Acteur, metteur en scène de théâtre, auteur dramatique, romancier, librettiste d’opéra, Jean Gruault a marqué l’histoire du cinéma par son travail de scénariste. S’il avait écrit pour des réalisateurs tels que Robert Enrico ou Gavin Millar, il était surtout de la famille de la nouvelle vague (via Rossellini, Rivette, Truffaut) et, plus globalement, des « cinéastes de la modernité » des années 1960 aux années 1980 (Alain Resnais, Jean-Luc Godard, André Téchiné, Chantal Akerman, René Féret, etc.) Sa conception du métier de scénariste s’opposait radicalement à celles de nombre de ses prédécesseurs : « Quand je fais un scénario, ce ne sont pas seulement les dialogues qui m’intéressent, mais les possibilités de mise en scène. »

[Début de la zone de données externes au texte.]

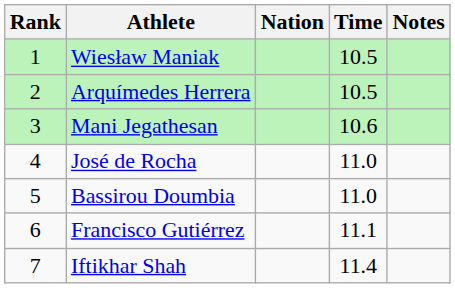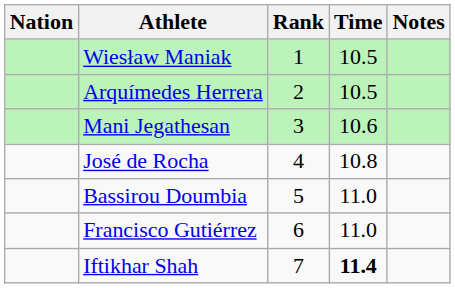columns swapped: Rank <-> Nation
José de Rocha | Time: 11.0 -> 10.8
Francisco Gutiérrez | Time: 11.1 -> 11.0
Iftikhar Shah | Time: normal -> bold
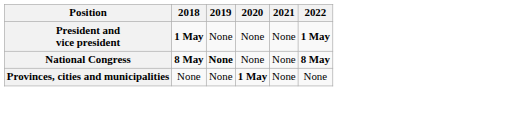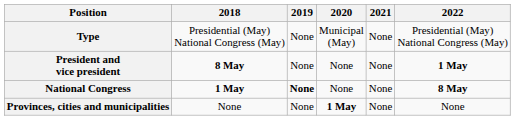+ row: Type | Presidential (May) National Congress (May) | None | Municipal (May) | None | Presidential (May) National Congress (May)
President and vice president | 2018: 1 May -> 8 May
National Congress | 2018: 8 May -> 1 May
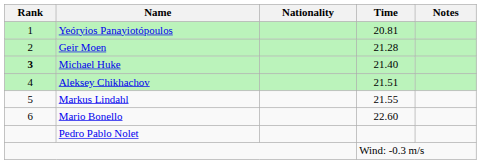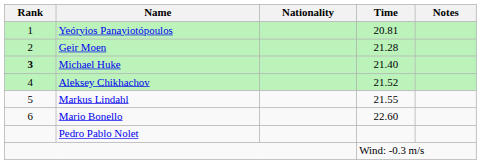Aleksey Chikhachov | Time: 21.51 -> 21.52
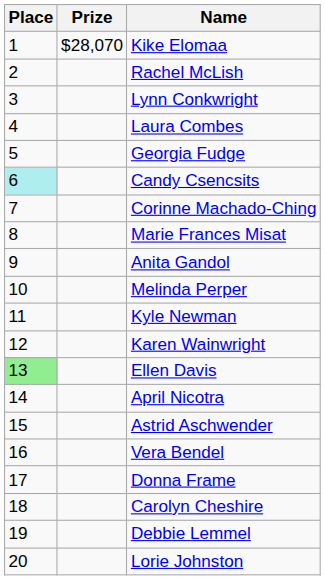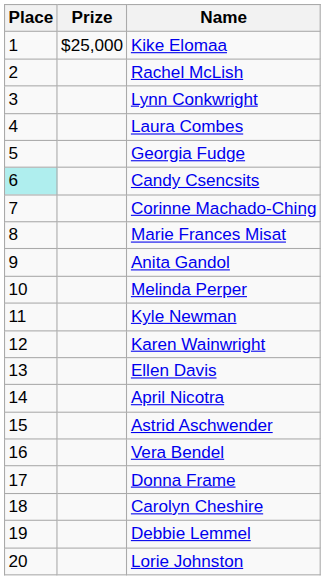Kike Elomaa | Prize: $28,070 -> $25,000
Ellen Davis | Place: lightgreen background -> no background
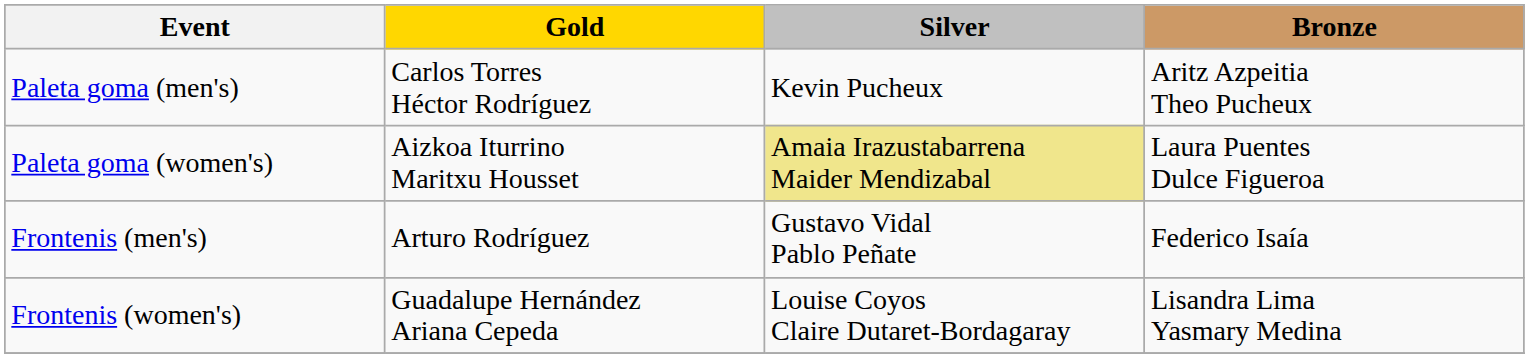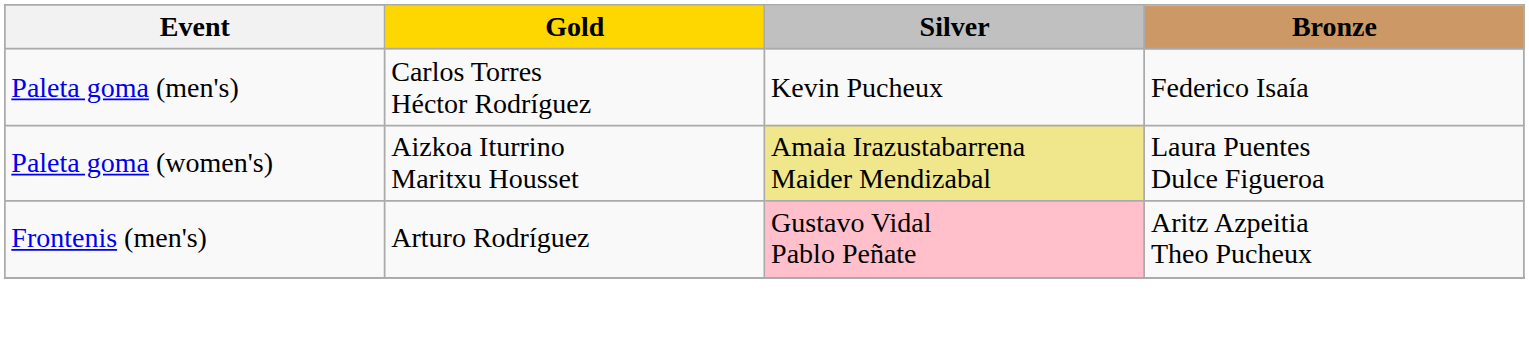Paleta goma (men's) | Bronze: Aritz Azpeitia Theo Pucheux -> Federico Isaía
Frontenis (men's) | Silver: no background -> pink background
Frontenis (men's) | Bronze: Federico Isaía -> Aritz Azpeitia Theo Pucheux
- row: Frontenis (women's) | Guadalupe Hernández Ariana Cepeda | Louise Coyos Claire Dutaret-Bordagaray | Lisandra Lima Yasmary Medina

Jean Gruault est né le 3 août 1924 à Fontenay-sous-Bois, dans une famille aisée. L’enfant est d’une imagination foisonnante, nourrie par d’abondantes lectures et les séances de Guignol et de Pathé-Baby organisées par son grand-père, en attendant le cinéma sur grand écran, surtout King Kong. Lorsque sa famille s’installe à Beauséjour, une propriété en Anjou, le jeune Gruault la peuple de ses personnages favoris et s’invente un double fabuleux, Roger Bick, super-héros pour lequel il imagine ses premiers scénarios. Après la Libération, il passe trois ans au séminaire puis revient au théâtre, découvert au lycée, et qu’il pratiquera en professionnel jusqu’en 1960, époque où il milite au Parti communiste avec son ami Charles Denner. Entre-temps, il a rencontré la « bande » des Cahiers du cinéma, se liant tout particulièrement avec Jacques Rivette, puis François Truffaut.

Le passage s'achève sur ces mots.